- Activity -
Reproduce the text from every page in the data below, line for line and character for character, leaving the pictures out.

- Dataset content -
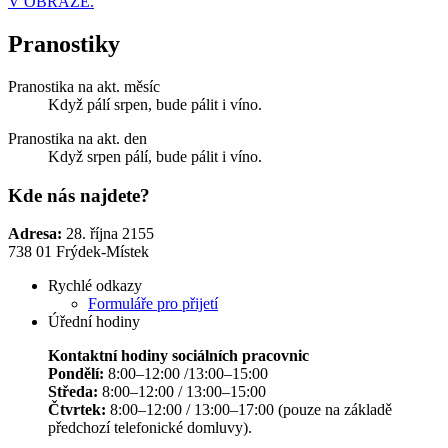
V OBRAZE.
Pranostiky
Pranostika na akt. měsíc
Když pálí srpen, bude pálit i víno.
Pranostika na akt. den
Když srpen pálí, bude pálit i víno.
Kde nás najdete?
Adresa:
28. října 2155
738 01 Frýdek-Místek
Rychlé odkazy
Formuláře pro přijetí
Úřední hodiny
Kontaktní hodiny sociálních pracovnic
Pondělí:
8:00–12:00 /13:00–15:00
Středa:
8:00–12:00 / 13:00–15:00
Čtvrtek:
8:00–12:00 / 13:00–17:00 (pouze na základě
předchozí telefonické domluvy).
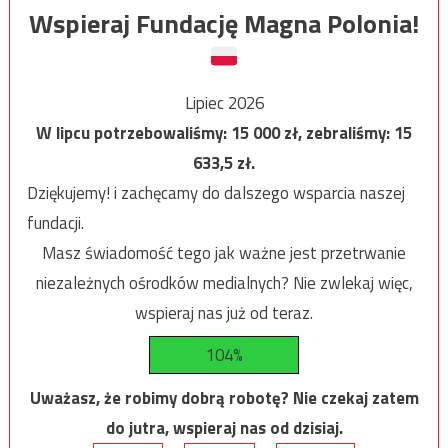
Wspieraj Fundację Magna Polonia!
Lipiec 2026
W lipcu potrzebowaliśmy:
15 000
zł, zebraliśmy:
15
633,5
zł.
Dziękujemy! i zachęcamy do dalszego wsparcia naszej
fundacji.
Masz świadomość tego jak ważne jest przetrwanie
niezależnych ośrodków medialnych? Nie zwlekaj więc,
wspieraj nas już od teraz.
104%
Uważasz, że robimy dobrą robotę? Nie czekaj zatem
do jutra, wspieraj nas od dzisiaj.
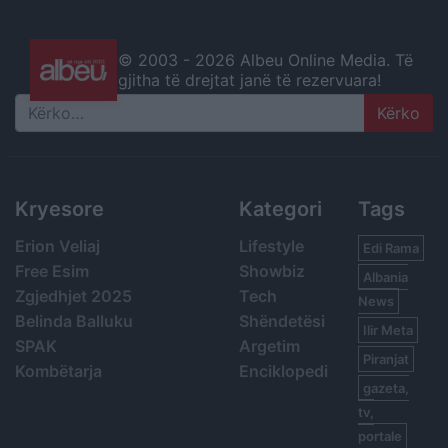
© 2003 -
2026 Albeu Online Media. Të
gjitha të drejtat janë të rezervuara!
Search
Kryesore
Kategori
Tags
Erion Veliaj
Lifestyle
Edi Rama
Free Esim
Showbiz
Albania
Zgjedhjet 2025
Tech
News
Belinda Balluku
Shëndetësi
Ilir Meta
SPAK
Argetim
Piranjat
Kombëtarja
Enciklopedi
gazeta,
tv,
portale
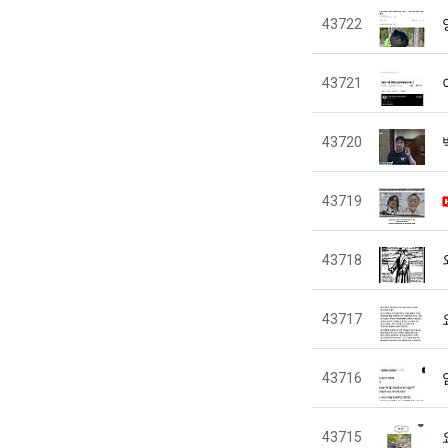
43722
43721
43720
43719
43718
43717
43716
43715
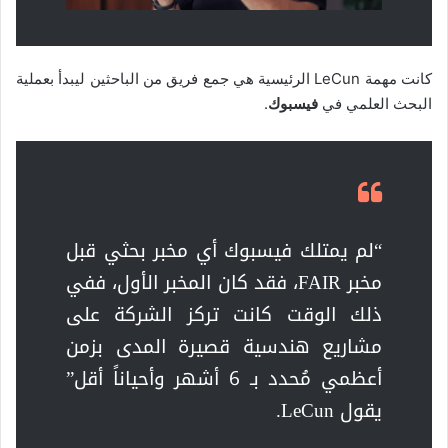
كانت مهمة LeCun الرئيسية هي جمع فريق من الباحثين ليبدأ بعملية
البحث العلمي في
فيسبوك
.
“لم يمتلك فيسبوك أي مخبر بحثي قبل
مخبر FAIR، فقد كان المخبر الأول، ففي
ذلك الوقت كانت تركز الشركة على
مشاريع هندسية قصيرة المدى بزمن
أعظمي مُحدد بـ 6 أشهر وأحياناً أقل”
يقول LeCun.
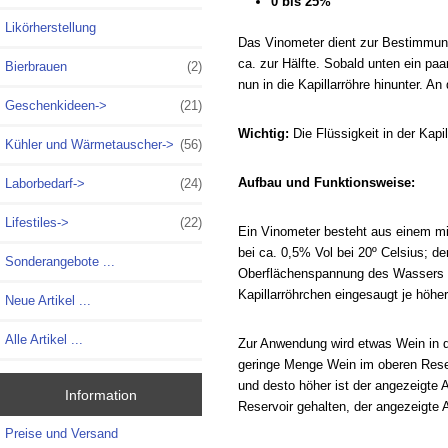
0 bis 25%
Likörherstellung
Das Vinometer dient zur Bestimmung
ca. zur Hälfte. Sobald unten ein pa
Bierbrauen
(2)
nun in die Kapillarröhre hinunter. An
Geschenkideen->
(21)
Wichtig:
Die Flüssigkeit in der Kap
Kühler und Wärmetauscher->
(56)
Aufbau und Funktionsweise:
Laborbedarf->
(24)
Lifestiles->
(22)
Ein Vinometer besteht aus einem mi
bei ca. 0,5
% Vol
bei 20º Celsius; de
Sonderangebote ...
Oberflächenspannung
des Wassers 
Kapillarröhrchen
eingesaugt je höher 
Neue Artikel ...
Alle Artikel ...
Zur Anwendung wird etwas Wein in d
geringe Menge Wein im oberen Reservo
und desto höher ist der angezeigte 
Information
Reservoir gehalten, der angezeigte Al
Preise und Versand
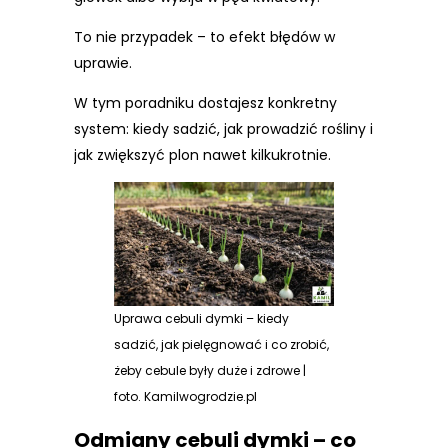
To nie przypadek – to efekt błędów w
uprawie.
W tym poradniku dostajesz konkretny
system: kiedy sadzić, jak prowadzić rośliny i
jak zwiększyć plon nawet kilkukrotnie.
Uprawa cebuli dymki – kiedy
sadzić, jak pielęgnować i co zrobić,
żeby cebule były duże i zdrowe |
foto. Kamilwogrodzie.pl
Odmiany cebuli dymki – co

- Result of the task -
V OBRAZE.
Pranostiky
Pranostika na akt. měsíc
Když pálí srpen, bude pálit i víno.
Pranostika na akt. den
Když srpen pálí, bude pálit i víno.
Kde nás najdete?
Adresa:
28. října 2155
738 01 Frýdek-Místek
Rychlé odkazy
Formuláře pro přijetí
Úřední hodiny
Kontaktní hodiny sociálních pracovnic
Pondělí:
8:00–12:00 /13:00–15:00
Středa:
8:00–12:00 / 13:00–15:00
Čtvrtek:
8:00–12:00 / 13:00–17:00 (pouze na základě
předchozí telefonické domluvy).
Wspieraj Fundację Magna Polonia!
Lipiec 2026
W lipcu potrzebowaliśmy:
15 000
zł, zebraliśmy:
15
633,5
zł.
Dziękujemy! i zachęcamy do dalszego wsparcia naszej
fundacji.
Masz świadomość tego jak ważne jest przetrwanie
niezależnych ośrodków medialnych? Nie zwlekaj więc,
wspieraj nas już od teraz.
104%
Uważasz, że robimy dobrą robotę? Nie czekaj zatem
do jutra, wspieraj nas od dzisiaj.
© 2003 -
2026 Albeu Online Media. Të
gjitha të drejtat janë të rezervuara!
Search
Kryesore
Kategori
Tags
Erion Veliaj
Lifestyle
Edi Rama
Free Esim
Showbiz
Albania
Zgjedhjet 2025
Tech
News
Belinda Balluku
Shëndetësi
Ilir Meta
SPAK
Argetim
Piranjat
Kombëtarja
Enciklopedi
gazeta,
tv,
portale
43722
43721
43720
43719
43718
43717
43716
43715
كانت مهمة LeCun الرئيسية هي جمع فريق من الباحثين ليبدأ بعملية
البحث العلمي في
فيسبوك
.
“لم يمتلك فيسبوك أي مخبر بحثي قبل
مخبر FAIR، فقد كان المخبر الأول، ففي
ذلك الوقت كانت تركز الشركة على
مشاريع هندسية قصيرة المدى بزمن
أعظمي مُحدد بـ 6 أشهر وأحياناً أقل”
يقول LeCun.
0 bis 25%
Likörherstellung
Das Vinometer dient zur Bestimmung
ca. zur Hälfte. Sobald unten ein pa
Bierbrauen
(2)
nun in die Kapillarröhre hinunter. An
Geschenkideen->
(21)
Wichtig:
Die Flüssigkeit in der Kap
Kühler und Wärmetauscher->
(56)
Aufbau und Funktionsweise:
Laborbedarf->
(24)
Lifestiles->
(22)
Ein Vinometer besteht aus einem mi
bei ca. 0,5
% Vol
bei 20º Celsius; de
Sonderangebote ...
Oberflächenspannung
des Wassers 
Kapillarröhrchen
eingesaugt je höher 
Neue Artikel ...
Alle Artikel ...
Zur Anwendung wird etwas Wein in d
geringe Menge Wein im oberen Reservo
und desto höher ist der angezeigte 
Information
Reservoir gehalten, der angezeigte Al
Preise und Versand
To nie przypadek – to efekt błędów w
uprawie.
W tym poradniku dostajesz konkretny
system: kiedy sadzić, jak prowadzić rośliny i
jak zwiększyć plon nawet kilkukrotnie.
Uprawa cebuli dymki – kiedy
sadzić, jak pielęgnować i co zrobić,
żeby cebule były duże i zdrowe |
foto. Kamilwogrodzie.pl
Odmiany cebuli dymki – co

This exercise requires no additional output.